The company is looking to protect its desktop-productivity software alternative to Microsoft Office from patent challenges.
Sun Microsystems has decided to move its desktop productivity suite, OpenOffice, from the Lesser GPLv2 to LGPLv3 to give OpenOffice increased protection against patent challenges.
"Upgrading to the LGPLv3 brings important new protections to the OpenOffice.org community, most notably through the new language regarding software patents," wrote Simon Phipps, Sun chief open source officer, in a March 6 blog.
OpenOffice is an open source alternative to Microsoft Office that is mostly compatible with the Office application suite. Microsoft complained in various forums last year that its patents cover code found in the Linux kernel and user interface and code found in other bodies of open source.

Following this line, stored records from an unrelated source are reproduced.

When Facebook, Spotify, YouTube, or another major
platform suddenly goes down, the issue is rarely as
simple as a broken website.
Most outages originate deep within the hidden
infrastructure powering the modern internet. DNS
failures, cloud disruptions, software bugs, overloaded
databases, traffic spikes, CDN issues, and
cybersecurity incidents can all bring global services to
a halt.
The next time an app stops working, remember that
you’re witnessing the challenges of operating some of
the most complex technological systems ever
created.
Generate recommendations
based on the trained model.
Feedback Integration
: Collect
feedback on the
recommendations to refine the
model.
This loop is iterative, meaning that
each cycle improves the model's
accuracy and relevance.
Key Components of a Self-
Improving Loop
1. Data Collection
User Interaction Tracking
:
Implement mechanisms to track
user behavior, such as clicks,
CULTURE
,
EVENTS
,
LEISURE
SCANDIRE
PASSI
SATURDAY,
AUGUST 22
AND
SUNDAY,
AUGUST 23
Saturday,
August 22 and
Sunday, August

The Lesser GPL, which covers OpenOffice, is much like the original GPL but allows an individual source code library to be used in a proprietary product, without requiring the code around it to become subject to the provisions of the GPL. Among other things, the plain-vanilla GPL requires that source code be made available for free to customers. OpenOffice is included in several products, with commercial licenses governing other parts of the code.
By moving from version 2 of the LGPL to version 3, Sun is bringing new language prohibiting the use of software patents to OpenOffice.org. "The most important protection for developers comes from creating mutual patent grants. ... LGPLv3 does this," Phipps noted. In effect, a code issuer using either the plain GPL or LGPL is telling developers who adopt the code that he will not invoke any patents he may hold over that code.
OpenOffice uses Open Document Format, an XML file format standard developed by Oasis and adopted by the International Organization for Standardization. Microsoft Office uses OOXML and Microsoft is trying to get OOXML accepted as an international standard, over the objections of competitors, such as IBM and Sun, who say the document format has too many ties to proprietary technology.
This article previously identified Simon Phipps as Simon Crosby. We regret the error.